Republican war-policy writers are demanding that the United States recognize Kurdish and Sunni militias as their own “country” amid growing concerns about Iran’s influence over Baghdad.
The House Armed Services Committee on April 27 released an annual Defense bill that authorizes $715 million in aid to Iraqi forces fighting the self-proclaimed Islamic State (IS). The bill, which is scheduled to be debated and voted on in the committee on April 29, carves out at least 25% of that aid for the peshmerga, the Sunni tribal militias and a yet-to-be-established Iraqi Sunni National Guard.
The bill “would require that the Kurdish peshmerga, the Sunni tribal security forces with a national security mission, and the Iraqi Sunni National Guard be deemed a country,” according to a bill summary. Doing so “would allow these security forces to directly receive assistance from the United States.”

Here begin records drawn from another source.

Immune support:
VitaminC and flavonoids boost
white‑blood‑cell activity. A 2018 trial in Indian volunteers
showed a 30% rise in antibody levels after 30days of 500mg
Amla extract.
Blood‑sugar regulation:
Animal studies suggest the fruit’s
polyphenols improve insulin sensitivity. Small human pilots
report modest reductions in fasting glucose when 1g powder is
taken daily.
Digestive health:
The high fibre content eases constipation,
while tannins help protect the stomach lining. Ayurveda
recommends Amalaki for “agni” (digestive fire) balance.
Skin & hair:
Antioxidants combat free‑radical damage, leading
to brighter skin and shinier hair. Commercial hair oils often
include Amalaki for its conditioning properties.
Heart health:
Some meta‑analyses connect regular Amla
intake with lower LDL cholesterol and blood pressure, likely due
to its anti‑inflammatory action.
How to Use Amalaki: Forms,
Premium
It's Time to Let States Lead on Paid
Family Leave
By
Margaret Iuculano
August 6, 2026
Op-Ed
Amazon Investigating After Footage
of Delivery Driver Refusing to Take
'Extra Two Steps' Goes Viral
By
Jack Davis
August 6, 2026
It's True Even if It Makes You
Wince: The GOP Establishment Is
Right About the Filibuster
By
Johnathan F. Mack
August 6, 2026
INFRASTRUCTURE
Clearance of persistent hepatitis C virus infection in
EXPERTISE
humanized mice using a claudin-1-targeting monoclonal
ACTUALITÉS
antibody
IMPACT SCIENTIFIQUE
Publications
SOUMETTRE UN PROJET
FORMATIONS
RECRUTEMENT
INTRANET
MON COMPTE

The Obama administration has expressed some degree of support for giving Iraqi minorities more autonomy, with Secretary of State John Kerry and the president himself applauding the idea of a National Guard. A senior administration official, however, told Al-Monitor that the Defense bill proposal goes too far.

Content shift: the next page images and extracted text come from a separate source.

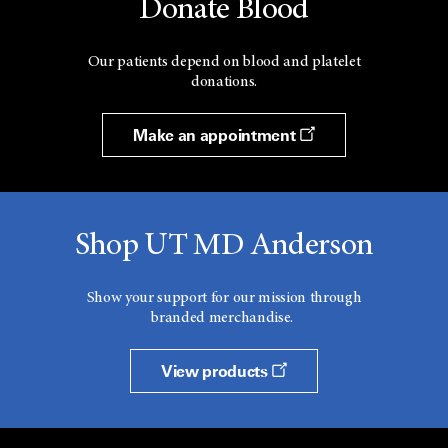
Donate Blood
Our patients depend on blood and platelet
donations.
Make an appointment
Shop UT MD Anderson
Show your support for our mission through
branded merchandise.
View products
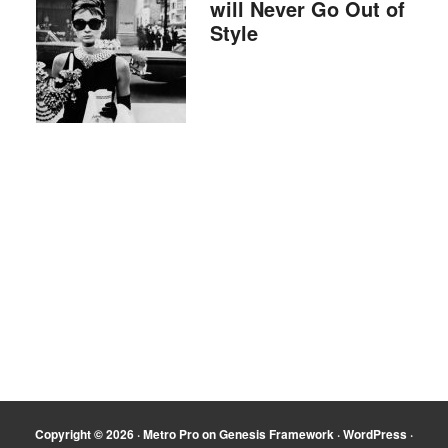
will Never Go Out of
Style
Copyright © 2026 ·
Metro Pro
on
Genesis Framework
·
WordPress
·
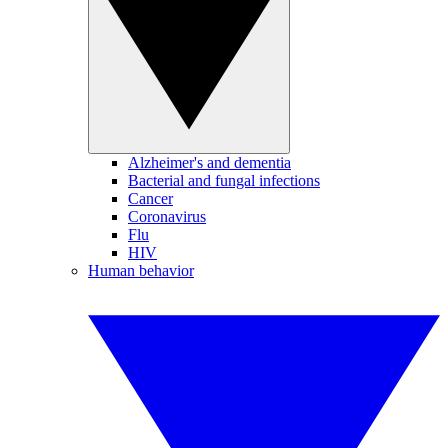
Alzheimer's and dementia
Bacterial and fungal infections
Cancer
Coronavirus
Flu
HIV
Human behavior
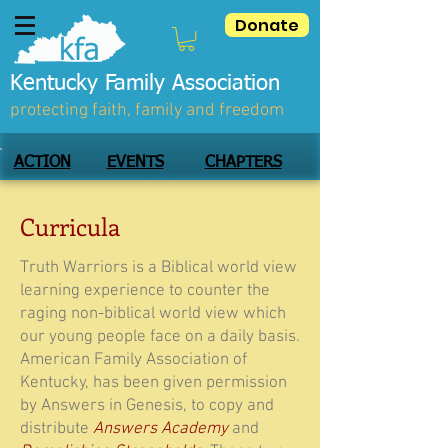
Donate
Kentucky Family Association
protecting faith, family and freedom
ACTION
EVENTS
CHAPTERS
Curricula
Truth Warriors is a Biblical world view
learning experience to counter the
raging non-biblical world view which
our young people face on a daily basis.
American Family Association of
Kentucky, has been given permission
by Answers in Genesis, to copy and
distribute
Answers Academy
and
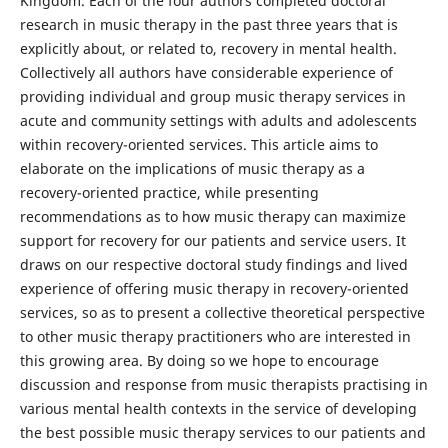
Kingdom. Each of the four authors completed doctoral
research in music therapy in the past three years that is
explicitly about, or related to, recovery in mental health.
Collectively all authors have considerable experience of
providing individual and group music therapy services in
acute and community settings with adults and adolescents
within recovery-oriented services. This article aims to
elaborate on the implications of music therapy as a
recovery-oriented practice, while presenting
recommendations as to how music therapy can maximize
support for recovery for our patients and service users. It
draws on our respective doctoral study findings and lived
experience of offering music therapy in recovery-oriented
services, so as to present a collective theoretical perspective
to other music therapy practitioners who are interested in
this growing area. By doing so we hope to encourage
discussion and response from music therapists practising in
various mental health contexts in the service of developing
the best possible music therapy services to our patients and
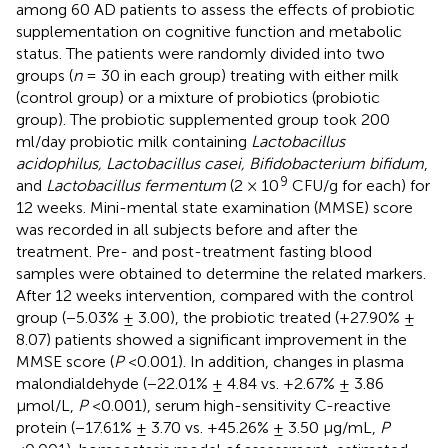
among 60 AD patients to assess the effects of probiotic
supplementation on cognitive function and metabolic
status. The patients were randomly divided into two
groups (
n
= 30 in each group) treating with either milk
(control group) or a mixture of probiotics (probiotic
group). The probiotic supplemented group took 200
ml/day probiotic milk containing
Lactobacillus
acidophilus, Lactobacillus casei, Bifidobacterium bifidum
,
9
and
Lactobacillus fermentum
(2 × 10
CFU/g for each) for
12 weeks. Mini-mental state examination (MMSE) score
was recorded in all subjects before and after the
treatment. Pre- and post-treatment fasting blood
samples were obtained to determine the related markers.
After 12 weeks intervention, compared with the control
group (−5.03% ± 3.00), the probiotic treated (+27.90% ±
8.07) patients showed a significant improvement in the
MMSE score (
P
<0.001). In addition, changes in plasma
malondialdehyde (−22.01% ± 4.84 vs. +2.67% ± 3.86
μmol/L,
P
<0.001), serum high-sensitivity C-reactive
protein (−17.61% ± 3.70 vs. +45.26% ± 3.50 μg/mL,
P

The draft bill from Chairman Mac Thornberry, R-Texas, goes on to require the State and Defense secretaries to certify that the central government in Baghdad is giving non-Shiite minorities a greater say in how the country is run. If progress on certain conditions isn’t apparent within three months of the bill’s passage — political inclusiveness, authorization the National Guard, ending support for Shiite militias — the remaining 75% of the aid would be withheld from Baghdad and at least 60% of it would go straight to the Kurds and Sunnis.